Hasta este momento, la evolución tal y como la conocemos era un proceso natural. Hoy en día existen vías alternativas. Estos caminos que llegan de la mano de la biotecnología pueden suponer grandes cambios en los próximos seres humanos que estarán dotados artificialmente de cualidades extraordinarias incluso antes de nacer derivando así en la creación de una raza humana superior ¿estamos preparados para ello?


¿Pueden los padres mejorar a sus hijos? Es más, ¿tienen los padres el deber de mejorar a sus hijos?

Con estas preguntas, formuladas por el profesor y presidente del Comité de Bioética de España, Federico de Montalvo, comenzaba la conferencia en la que pudimos conocer cuestiones bioéticas que normalmente no nos planteamos pero que ya en la actualidad son una realidad.

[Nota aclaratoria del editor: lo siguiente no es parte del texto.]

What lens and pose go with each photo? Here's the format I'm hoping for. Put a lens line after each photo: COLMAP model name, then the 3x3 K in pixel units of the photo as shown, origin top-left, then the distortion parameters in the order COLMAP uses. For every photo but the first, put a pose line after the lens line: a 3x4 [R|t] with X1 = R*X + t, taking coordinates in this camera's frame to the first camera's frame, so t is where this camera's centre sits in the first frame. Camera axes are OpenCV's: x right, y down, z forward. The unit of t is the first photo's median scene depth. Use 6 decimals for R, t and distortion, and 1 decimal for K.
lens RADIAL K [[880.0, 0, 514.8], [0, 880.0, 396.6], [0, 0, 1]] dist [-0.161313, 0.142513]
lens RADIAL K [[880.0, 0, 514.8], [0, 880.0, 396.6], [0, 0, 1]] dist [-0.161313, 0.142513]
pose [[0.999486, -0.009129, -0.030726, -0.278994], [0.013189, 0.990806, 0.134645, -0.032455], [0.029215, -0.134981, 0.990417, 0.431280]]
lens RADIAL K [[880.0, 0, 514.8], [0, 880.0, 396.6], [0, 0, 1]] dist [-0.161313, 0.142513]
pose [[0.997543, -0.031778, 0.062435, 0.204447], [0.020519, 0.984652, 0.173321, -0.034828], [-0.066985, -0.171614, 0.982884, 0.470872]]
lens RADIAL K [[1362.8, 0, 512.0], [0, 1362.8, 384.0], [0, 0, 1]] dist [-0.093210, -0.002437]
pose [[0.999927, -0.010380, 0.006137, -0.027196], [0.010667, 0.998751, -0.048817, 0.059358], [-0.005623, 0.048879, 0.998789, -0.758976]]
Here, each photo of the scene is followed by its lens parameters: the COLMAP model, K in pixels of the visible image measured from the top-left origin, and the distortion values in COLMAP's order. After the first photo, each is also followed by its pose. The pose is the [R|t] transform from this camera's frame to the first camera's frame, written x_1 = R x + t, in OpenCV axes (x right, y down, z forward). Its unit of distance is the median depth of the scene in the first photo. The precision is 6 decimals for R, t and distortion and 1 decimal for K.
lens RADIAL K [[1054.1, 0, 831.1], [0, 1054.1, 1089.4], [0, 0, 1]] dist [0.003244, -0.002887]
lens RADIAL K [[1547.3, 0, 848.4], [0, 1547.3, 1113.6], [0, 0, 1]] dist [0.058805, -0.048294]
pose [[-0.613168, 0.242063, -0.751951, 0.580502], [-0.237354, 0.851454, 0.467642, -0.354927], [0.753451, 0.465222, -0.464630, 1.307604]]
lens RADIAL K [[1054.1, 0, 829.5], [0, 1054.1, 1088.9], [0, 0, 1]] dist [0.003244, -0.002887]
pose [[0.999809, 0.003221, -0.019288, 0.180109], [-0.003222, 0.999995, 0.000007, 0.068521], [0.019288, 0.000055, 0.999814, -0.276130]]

Federico de Montalvo, director de la Comunidad Bioética Española, nos invitó a reflexionar sobre un tema muy discutido y polémico: la modificación del genoma con el fin de mejorar a los seres humanos. Aquí comenzó el planteamiento fundamental de la conferencia: ¿este acto se considera curar o perfeccionar? Con el fin de curar, parece que realizarlo es justificable mientas que si se toma como una vía para para perfeccionar a los seres humanos en el futuro, se plantea el problema de que esos embriones modificados se conviertan en una raza superior a los humanos actuales y, por consiguiente, esto desencadenaría problemas no solo de corte bioético sino igualmente en otros muchos ámbitos.



Este tema que nos puede resultar ajeno y complejo, está más cerca del presente de lo que podemos pensar y Federico nos advirtió que adquirirá una mayor relevancia en estos años, pues los avances en tecnología, como el CRISPR scissors, ya nos permiten tratar el ADN para cortar y alterarlo. Estas técnicas pronto ganarán importancia y protagonismo, entre otras cosas por su bajo coste.


Otros temas sobre los que reflexionamos fue el trashumanismo tecnológico, el poshumanismo biónico y el fenómeno de la slow science, que sostiene promover una ciencia lenta y regida por la razón para evitar perjuicios en el ser humano ocasionados por una ciencia demasiado inocente que todavía no sabemos regular éticamente. Esta apelación a la razón es la que llama a someter a todos estos cambios en la biotecnología a la bioética.



Así aprendimos a valorar desde una perspectiva bioética un tema tan controvertido y difícil como es la alteración del genoma y los cambios biotecnológicos sustanciales que poco a poco están cambiando al ser humano y sus consecuencias. De este modo, reflexionamos sobre los problemas y ventajas que estos avances suponen de la mano de algunas personalidades relevantes en el mundo de la ciencia, la tecnología, la bioética o la filosofía como Jurgen Habermas, Sandel, Joel Feinberg, Luc Ferry y Norman Daniels.


Es evidente que la bioética es un tema de interés en la actualidad, pero en la conferencia aprendimos que aún será más relevante en el futuro, y como dice Woody Allen: “Me interesa el futuro porque es el sitio donde voy a pasar el resto de mi vida.”